(Source data)
*** Block opens ***
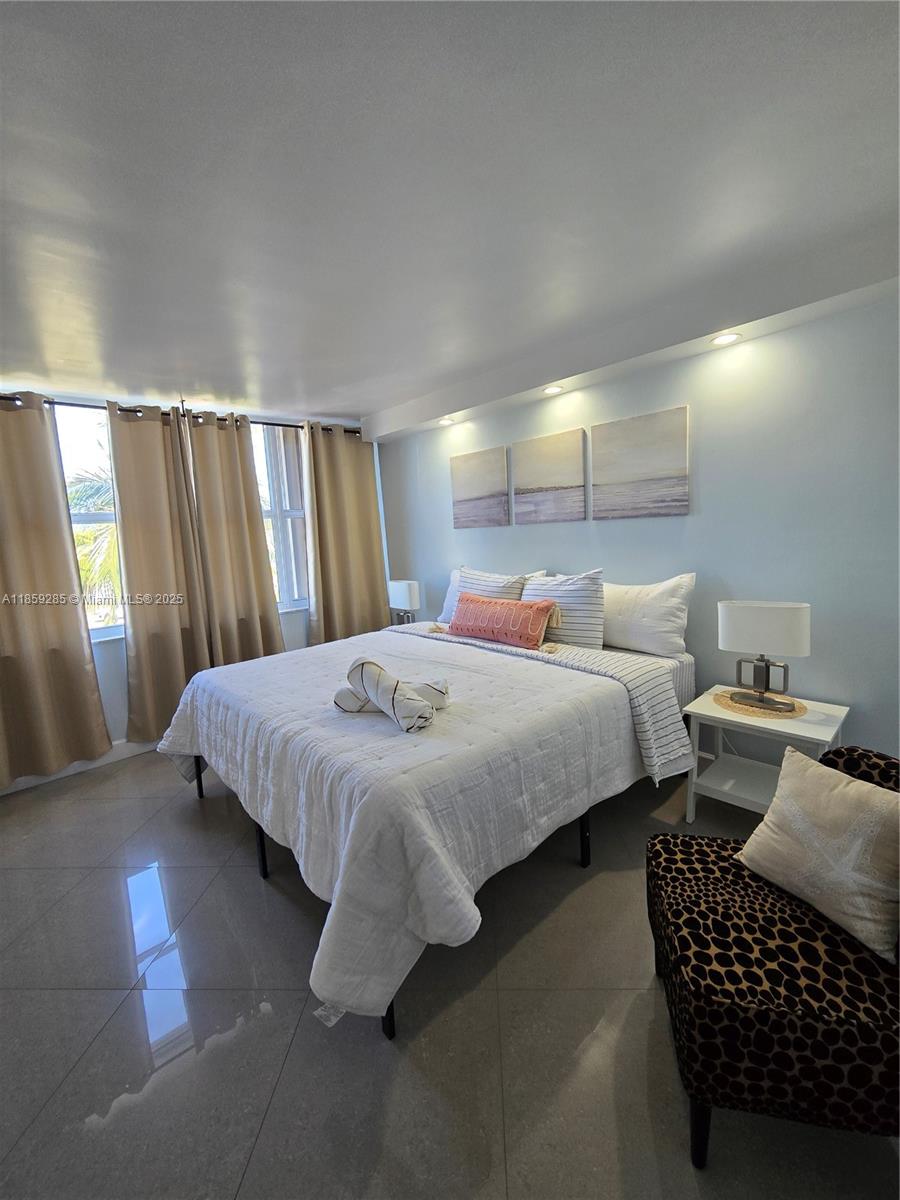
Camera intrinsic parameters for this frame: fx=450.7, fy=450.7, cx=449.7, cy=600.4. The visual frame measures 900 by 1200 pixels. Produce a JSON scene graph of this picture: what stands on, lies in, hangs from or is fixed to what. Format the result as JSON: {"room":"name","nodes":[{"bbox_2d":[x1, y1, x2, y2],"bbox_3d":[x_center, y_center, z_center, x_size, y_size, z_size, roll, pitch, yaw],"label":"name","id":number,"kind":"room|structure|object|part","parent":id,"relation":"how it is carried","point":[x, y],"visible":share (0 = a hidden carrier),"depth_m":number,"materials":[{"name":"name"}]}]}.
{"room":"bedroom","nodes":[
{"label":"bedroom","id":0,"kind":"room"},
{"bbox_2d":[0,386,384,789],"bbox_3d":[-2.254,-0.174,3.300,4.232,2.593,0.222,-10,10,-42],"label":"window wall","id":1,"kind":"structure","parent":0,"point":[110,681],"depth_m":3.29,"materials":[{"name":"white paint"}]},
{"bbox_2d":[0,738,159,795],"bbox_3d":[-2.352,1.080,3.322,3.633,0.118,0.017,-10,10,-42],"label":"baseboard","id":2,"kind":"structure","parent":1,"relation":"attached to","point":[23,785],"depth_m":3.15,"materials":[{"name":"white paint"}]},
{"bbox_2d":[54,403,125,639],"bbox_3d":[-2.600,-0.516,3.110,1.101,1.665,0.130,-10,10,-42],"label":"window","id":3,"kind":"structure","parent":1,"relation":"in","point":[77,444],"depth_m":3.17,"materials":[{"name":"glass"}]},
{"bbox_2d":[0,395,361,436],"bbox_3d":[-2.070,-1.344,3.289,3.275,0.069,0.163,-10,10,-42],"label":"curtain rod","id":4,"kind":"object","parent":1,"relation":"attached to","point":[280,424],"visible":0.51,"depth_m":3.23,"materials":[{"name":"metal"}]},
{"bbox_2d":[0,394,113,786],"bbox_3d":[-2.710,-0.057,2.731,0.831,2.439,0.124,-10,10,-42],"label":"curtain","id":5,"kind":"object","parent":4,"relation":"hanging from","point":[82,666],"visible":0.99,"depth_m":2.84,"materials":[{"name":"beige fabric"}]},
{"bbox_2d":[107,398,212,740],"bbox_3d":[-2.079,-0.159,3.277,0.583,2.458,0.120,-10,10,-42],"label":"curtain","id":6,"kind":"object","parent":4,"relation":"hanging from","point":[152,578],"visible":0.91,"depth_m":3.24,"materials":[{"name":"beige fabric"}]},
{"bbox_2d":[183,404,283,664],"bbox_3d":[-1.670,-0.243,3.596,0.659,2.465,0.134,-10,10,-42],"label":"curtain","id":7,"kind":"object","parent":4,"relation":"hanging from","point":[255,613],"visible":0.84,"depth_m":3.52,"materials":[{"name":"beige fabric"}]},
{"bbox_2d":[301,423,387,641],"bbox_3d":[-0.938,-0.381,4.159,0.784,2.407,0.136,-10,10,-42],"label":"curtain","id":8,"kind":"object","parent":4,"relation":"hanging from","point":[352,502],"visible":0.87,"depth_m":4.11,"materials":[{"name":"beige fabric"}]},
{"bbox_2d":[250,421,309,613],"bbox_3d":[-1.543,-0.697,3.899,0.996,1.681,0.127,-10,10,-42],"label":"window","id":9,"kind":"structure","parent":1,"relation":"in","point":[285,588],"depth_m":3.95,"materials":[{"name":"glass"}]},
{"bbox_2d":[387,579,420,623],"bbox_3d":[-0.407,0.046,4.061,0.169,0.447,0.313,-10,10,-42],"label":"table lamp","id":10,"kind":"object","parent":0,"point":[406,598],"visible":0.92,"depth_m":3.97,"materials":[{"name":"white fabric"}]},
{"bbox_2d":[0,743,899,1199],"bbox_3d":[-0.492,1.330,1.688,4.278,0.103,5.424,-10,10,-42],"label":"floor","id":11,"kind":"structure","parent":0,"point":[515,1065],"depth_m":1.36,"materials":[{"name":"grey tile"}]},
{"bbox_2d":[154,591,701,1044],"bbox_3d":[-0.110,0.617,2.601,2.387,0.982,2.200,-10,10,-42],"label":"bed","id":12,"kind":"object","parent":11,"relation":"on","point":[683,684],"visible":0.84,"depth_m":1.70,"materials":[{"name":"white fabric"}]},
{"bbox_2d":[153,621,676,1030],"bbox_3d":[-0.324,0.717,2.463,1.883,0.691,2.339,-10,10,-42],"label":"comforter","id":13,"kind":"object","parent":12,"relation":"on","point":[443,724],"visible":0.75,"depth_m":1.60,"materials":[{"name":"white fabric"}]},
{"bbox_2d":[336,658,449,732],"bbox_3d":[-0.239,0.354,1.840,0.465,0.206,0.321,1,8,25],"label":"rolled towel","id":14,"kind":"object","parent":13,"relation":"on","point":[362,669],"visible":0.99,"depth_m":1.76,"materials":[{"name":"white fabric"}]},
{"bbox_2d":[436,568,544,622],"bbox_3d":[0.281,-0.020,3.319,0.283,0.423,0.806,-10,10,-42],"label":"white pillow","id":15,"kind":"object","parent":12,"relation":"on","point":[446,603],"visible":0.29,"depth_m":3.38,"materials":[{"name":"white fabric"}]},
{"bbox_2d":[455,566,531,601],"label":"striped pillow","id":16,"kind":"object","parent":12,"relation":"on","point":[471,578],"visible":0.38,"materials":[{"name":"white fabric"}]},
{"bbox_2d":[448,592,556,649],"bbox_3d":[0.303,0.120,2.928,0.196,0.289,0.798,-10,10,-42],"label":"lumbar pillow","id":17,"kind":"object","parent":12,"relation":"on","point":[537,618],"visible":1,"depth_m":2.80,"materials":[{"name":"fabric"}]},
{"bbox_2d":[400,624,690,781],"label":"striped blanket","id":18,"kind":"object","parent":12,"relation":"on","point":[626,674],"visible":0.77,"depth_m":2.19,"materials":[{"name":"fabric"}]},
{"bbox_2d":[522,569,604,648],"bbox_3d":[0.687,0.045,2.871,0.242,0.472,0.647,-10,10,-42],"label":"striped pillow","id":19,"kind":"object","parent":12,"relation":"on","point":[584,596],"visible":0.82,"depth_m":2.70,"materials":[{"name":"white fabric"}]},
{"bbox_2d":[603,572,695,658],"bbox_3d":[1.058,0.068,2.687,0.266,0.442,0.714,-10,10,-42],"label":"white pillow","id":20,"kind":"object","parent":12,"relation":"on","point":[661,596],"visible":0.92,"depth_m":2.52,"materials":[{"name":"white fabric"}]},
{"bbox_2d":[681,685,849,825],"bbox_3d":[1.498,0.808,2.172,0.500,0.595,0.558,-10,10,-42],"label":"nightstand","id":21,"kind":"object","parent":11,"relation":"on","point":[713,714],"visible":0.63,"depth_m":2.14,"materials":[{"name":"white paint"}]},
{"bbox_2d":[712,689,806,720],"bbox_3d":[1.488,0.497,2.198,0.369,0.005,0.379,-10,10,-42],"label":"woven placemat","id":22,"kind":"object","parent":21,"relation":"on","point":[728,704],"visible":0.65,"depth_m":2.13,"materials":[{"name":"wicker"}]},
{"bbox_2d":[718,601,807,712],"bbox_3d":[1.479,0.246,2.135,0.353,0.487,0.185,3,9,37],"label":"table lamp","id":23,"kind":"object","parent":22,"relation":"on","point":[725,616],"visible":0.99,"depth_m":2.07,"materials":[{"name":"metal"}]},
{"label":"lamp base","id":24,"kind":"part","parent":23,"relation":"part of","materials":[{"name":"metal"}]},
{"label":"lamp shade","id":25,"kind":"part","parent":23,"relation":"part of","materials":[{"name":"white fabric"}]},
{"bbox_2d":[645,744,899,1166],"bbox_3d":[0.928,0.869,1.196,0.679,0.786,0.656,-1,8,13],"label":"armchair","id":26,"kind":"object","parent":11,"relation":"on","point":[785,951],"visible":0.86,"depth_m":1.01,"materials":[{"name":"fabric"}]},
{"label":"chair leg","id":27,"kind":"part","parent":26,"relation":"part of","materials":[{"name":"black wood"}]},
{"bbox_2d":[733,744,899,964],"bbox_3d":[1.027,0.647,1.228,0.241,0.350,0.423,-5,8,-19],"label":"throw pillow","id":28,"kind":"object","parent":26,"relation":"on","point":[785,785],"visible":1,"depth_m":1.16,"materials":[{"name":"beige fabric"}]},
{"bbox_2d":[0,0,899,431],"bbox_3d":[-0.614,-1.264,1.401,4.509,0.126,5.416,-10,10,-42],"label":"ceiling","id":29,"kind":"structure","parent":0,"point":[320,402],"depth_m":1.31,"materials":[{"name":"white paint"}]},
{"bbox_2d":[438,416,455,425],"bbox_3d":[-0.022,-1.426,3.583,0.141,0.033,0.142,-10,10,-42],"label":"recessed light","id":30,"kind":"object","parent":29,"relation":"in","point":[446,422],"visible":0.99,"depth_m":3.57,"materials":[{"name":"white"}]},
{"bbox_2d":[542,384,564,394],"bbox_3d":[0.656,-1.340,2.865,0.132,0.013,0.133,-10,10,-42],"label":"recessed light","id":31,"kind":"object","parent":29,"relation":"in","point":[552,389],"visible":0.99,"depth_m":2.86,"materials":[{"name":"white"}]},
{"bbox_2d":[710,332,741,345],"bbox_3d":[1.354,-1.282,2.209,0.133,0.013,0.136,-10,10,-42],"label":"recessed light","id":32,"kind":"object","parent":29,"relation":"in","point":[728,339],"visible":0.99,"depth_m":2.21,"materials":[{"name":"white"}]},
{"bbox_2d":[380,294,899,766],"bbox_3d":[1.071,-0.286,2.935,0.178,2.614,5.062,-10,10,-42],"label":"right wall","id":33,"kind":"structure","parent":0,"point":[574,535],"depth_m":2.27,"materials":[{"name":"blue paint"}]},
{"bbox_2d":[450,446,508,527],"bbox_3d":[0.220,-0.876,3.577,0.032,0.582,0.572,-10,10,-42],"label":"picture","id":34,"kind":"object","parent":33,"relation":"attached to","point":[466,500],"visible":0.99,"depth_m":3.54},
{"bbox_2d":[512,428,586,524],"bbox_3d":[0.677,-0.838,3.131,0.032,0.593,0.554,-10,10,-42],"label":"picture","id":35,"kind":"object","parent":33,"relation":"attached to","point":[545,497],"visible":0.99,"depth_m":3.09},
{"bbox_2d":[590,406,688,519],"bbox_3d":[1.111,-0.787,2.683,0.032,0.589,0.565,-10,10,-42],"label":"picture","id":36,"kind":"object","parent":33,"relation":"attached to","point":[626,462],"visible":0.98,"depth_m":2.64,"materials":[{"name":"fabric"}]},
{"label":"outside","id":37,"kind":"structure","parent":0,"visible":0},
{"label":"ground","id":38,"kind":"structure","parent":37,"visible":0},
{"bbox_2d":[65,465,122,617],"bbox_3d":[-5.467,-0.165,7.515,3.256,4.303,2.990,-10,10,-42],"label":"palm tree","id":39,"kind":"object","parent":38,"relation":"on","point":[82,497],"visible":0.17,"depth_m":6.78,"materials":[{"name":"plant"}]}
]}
*** Block closes ***
# [ACTIVITY]
Work out how many lines in the data above contain the word "wall" and respond with that number only.

# [YOUR SOLUTION]
2